Interestingly, but not necessarily surprisingly, firm lawyers as a cohort disagree about the level of attention given to privacy clauses—they are either over-negotiated or under-negotiated. In-house counsel respondents don’t rate privacy at either extreme. The diagram below illustrates the myriad, and occasionally divergent, classifications assigned by practitioners.

Lawyers in general do tend to agree about the reasons why provisions of a contract are over- or under-negotiated: More than two-thirds cite misalignment on value or risk as a cause.

Price Matters

Non-lawyers often think of commercial terms as being the make-or-break aspect of a contract negotiation. Contract lawyers do not always agree. Four out of 10 respondents say that they felt their organization wanted them to spend more time revising and negotiating business terms than they expected to do.

In addition, some 45% of lawyers blamed differences between the parties about the commercial terms of the deal as a reason why contract provisions are over- or under-negotiated.

These results suggest that lawyers might benefit from early engagement in business discussions that they feel could have downstream impacts—especially if they feel the difference of approach could influence the drafting process and result in greater stakeholder satisfaction with their work.

What Do Lawyers Mean by ‘High Risk’?

Contract lawyers agree that high risk generally means potential for litigation. Almost four in five (79%) of our survey respondents (83% of outside counsel) say that concern about lawsuits is the main reason they identify a contract provision as high risk.

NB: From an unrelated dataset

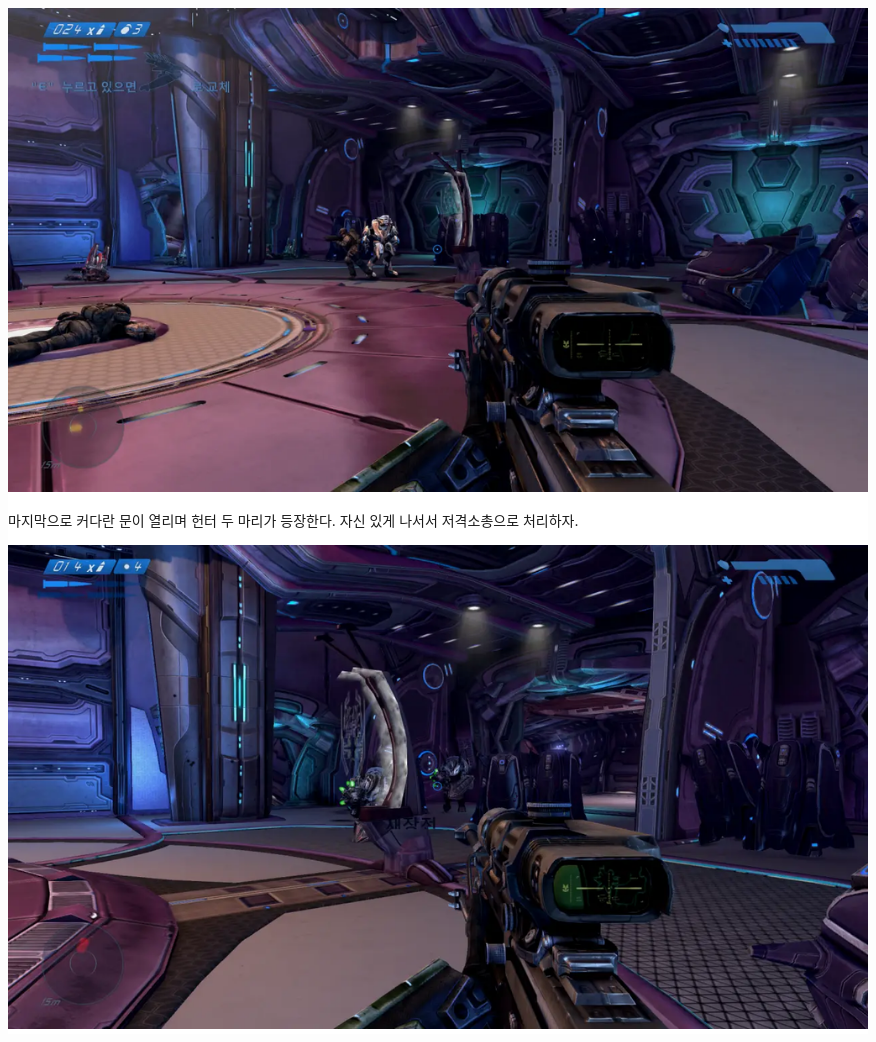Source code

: ![Elite Zealot with an Energy Sword](/assets/images/halo-cea/lv03/ch02/01-cargobay/elitezealot.webp)

마지막으로 커다란 문이 열리며 헌터 두 마리가 등장한다. 자신 있게 나서서 저격소총으로 처리하자.

![Hunters in the cargo bay](/assets/images/halo-cea/lv03/ch02/01-cargobay/hunter.webp)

There is less consensus about the number two risk. More than half say that the risk derives from concerns about additional costs; about half identify the potential for tax or other financial liability, and potential for breach of other contracts or obligations.

Only 10% of survey respondents say that high-risk provisions implicate potential violations of company policy. While only 5% overall say that they have concerns about potential criminal liability, it appears that in-house counsel diverge from outside counsel on this point: More than twice the percentage, 11%, of in-house counsel surveyed, consider that high-risk provisions pose a risk of criminal liability.

About the Survey

The Deal Insights Survey report consists of responses from 429 practicing lawyers. About two-thirds were attorneys in private practice, and one-third practice in-house. Large (100+ attorneys) law firms and corporate departments were the most represented. A majority of respondents indicated that their principal practice areas were commercial contracts or corporate, and approximately one-third cited M&A or real estate as areas of practice. Respondents identified services agreements as the most prevalent type of contract they recently negotiated or drafted.